リーンズ宰相は頭を振りました。部屋には彼ら以外誰もいないというのに、それでも声を落としてこう言います。
「ユギル殿の文書には、このまま勇者殿たちと一緒に、テト国へ向かうとありました。皇太子殿下とセシル様もご一緒です」
「なんだって!?」
とキースはソファから跳ね起きました。アリアンも驚き、あわてて占盤をのぞき込みました。鏡になった黒い石はまた荒野を映しますが、相変わらずフルートやオリバンたちの姿は見えません。

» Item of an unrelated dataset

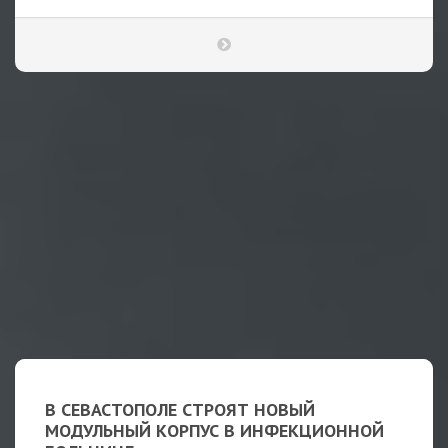
В СЕВАСТОПОЛЕ СТРОЯТ НОВЫЙ
МОДУЛЬНЫЙ КОРПУС В ИНФЕКЦИОННОЙ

「まだ聖なる白い石の丘の近くにいるのね……私には見えないわ」
「殿下たちはテトの女王と合流されました」
とリーンズ宰相は話し続け、いつの間に? と驚くキースたちに頭を下げました。
「昨日の午後です。勇者殿とポポロ様が魔法で女王を迎えに来られました。陛下にはすぐに知らせがあったのですが、女王の不在を隠さなくてはならなかったので、キース殿たちにはお知らせできませんでした。殿下と勇者殿たちは、女王を連れてミコンを越え、テトの国へ向かうおつもりのようです」
「ちょ――ちょっと待ってくれよ!」
とキースはまた声を上げました。
「それじゃ、なんだい? ぼくとアリアンは、このままオリバンとユギル殿に化けていなくちゃいけないってことか? このままずっと――彼らがテトから戻ってくるまで!?」
「そういうことになります。どのくらいで殿下たちがお戻りになるか、見当がつきませんが、山越えをしてテトへ向かうとなると、半月やそこらではとても城に戻ってこられないだろうと……間もなく収穫感謝祭がありますのに!」
宰相はついに頭を抱え込みました。
キースとアリアンは絶句すると、宰相に劣らず青ざめた顔を見合わせてしまいました。
「たたた、大変だゾ!」
「こここ、これからどうなるんだヨ!?」
小猿に化けた二匹のゴブリンが、飛び跳ねながら大騒ぎをしていました――。